On April 16, 2019, the FDA ordered all manufacturers of surgical mesh intended for transvaginal repair of anterior compartment prolapse (cystocele) to stop selling and distributing their products immediately. The FDA has determined that the manufacturers, Boston Scientific and Coloplast, have not demonstrated reasonable assurance of safety and effectiveness for these devices, which is the premarket standard that now applies to them since the agency reclassified them into class III (high risk) in 2016.
Surgical mesh has been used for urogynecologic procedures, including repair of pelvic organ prolapse (POP) and stress urinary incontinence (SUI). It is permanently implanted to reinforce the weakened vaginal wall for POP repair or support the urethra or bladder neck for the repair of SUI. There are three main surgical procedures performed with surgical mesh to treat pelvic floor disorders with surgical mesh:
- Transvaginal mesh to treat POP *
- Transabdominal mesh to treat POP
- Mesh sling to treat SUI
Each of these procedures has unique risks and benefits and it is important not to confuse the procedures and their risks and benefits.

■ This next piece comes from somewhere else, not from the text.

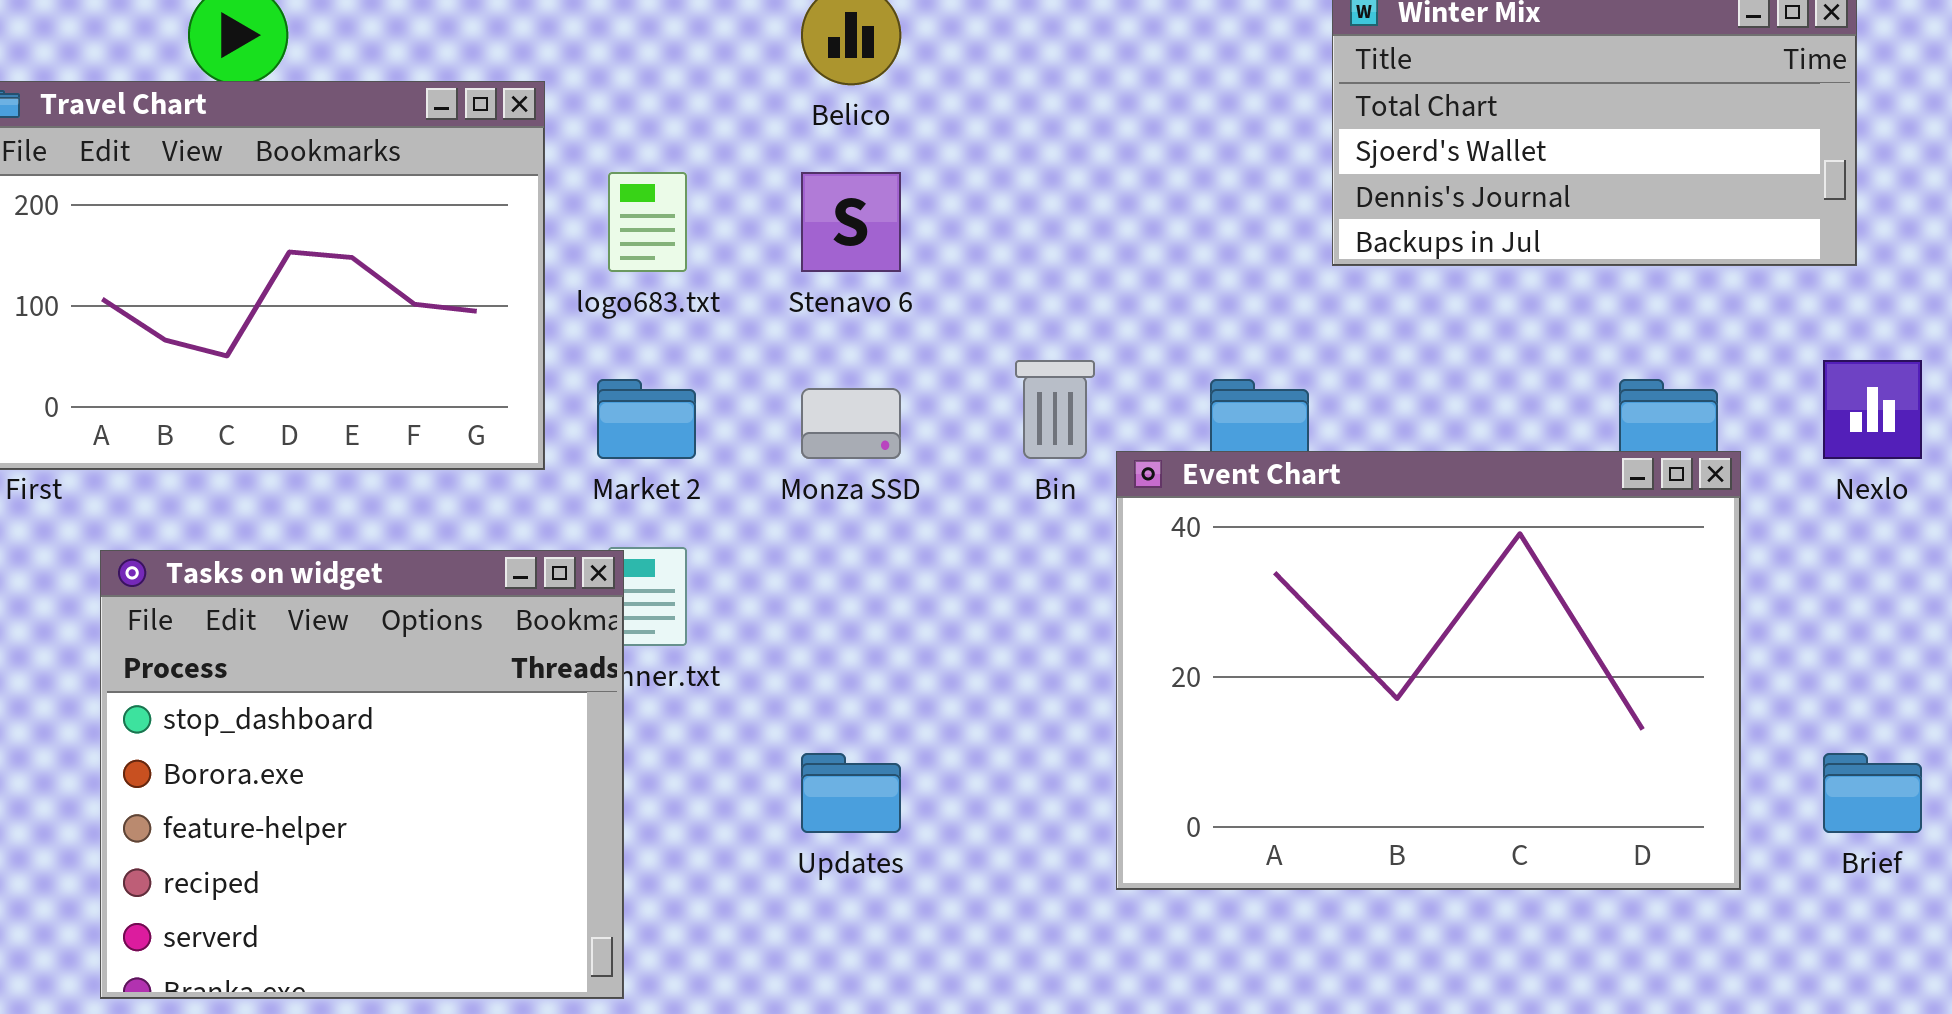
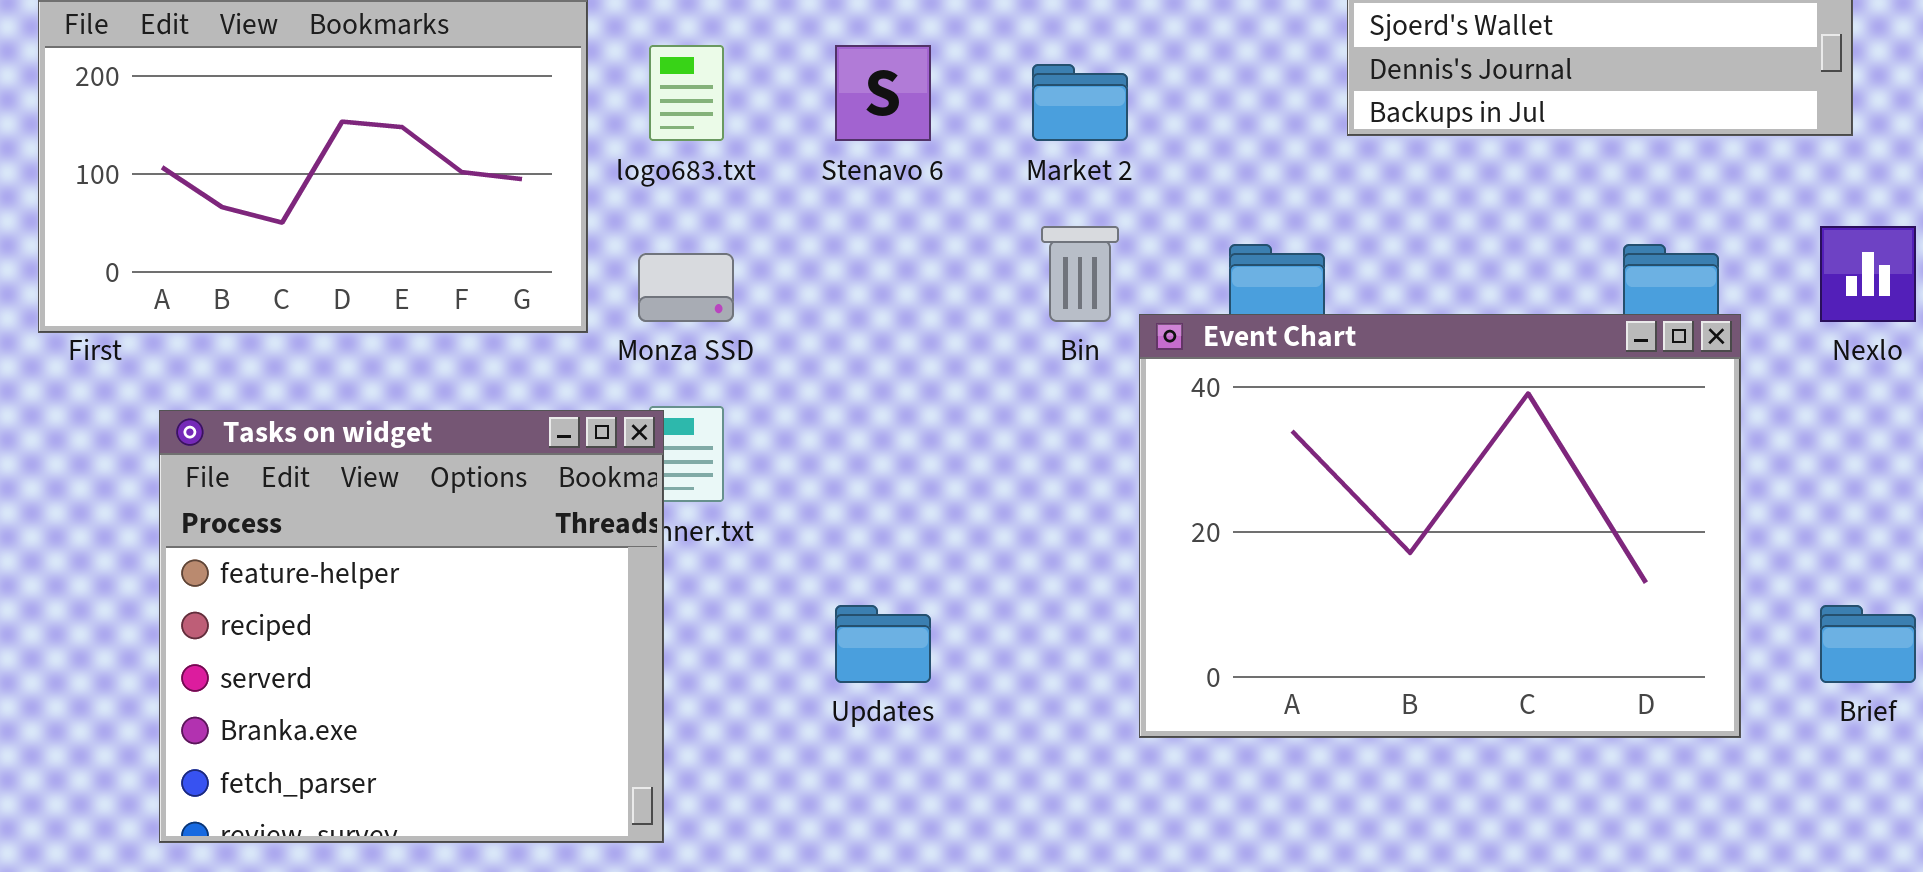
Market 2: [597,379,696,459] -> [1032,64,1128,141], moved
Monza SSD: [801,388,901,459] -> [638,253,734,322], moved
Tasks on widget: [100,550,624,999] -> [159,410,664,843], scrolled down 2 rows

Women who have received transvaginal mesh for the surgical repair of prolapse should continue with their annual and other routine check-ups and follow-up care. There is no need to take additional action if you are satisfied with your surgery and are not having any complications or symptoms. You should notify your health care provider if you have complications or symptoms, including persistent vaginal bleeding or discharge, pelvic or groin pain or pain with sex.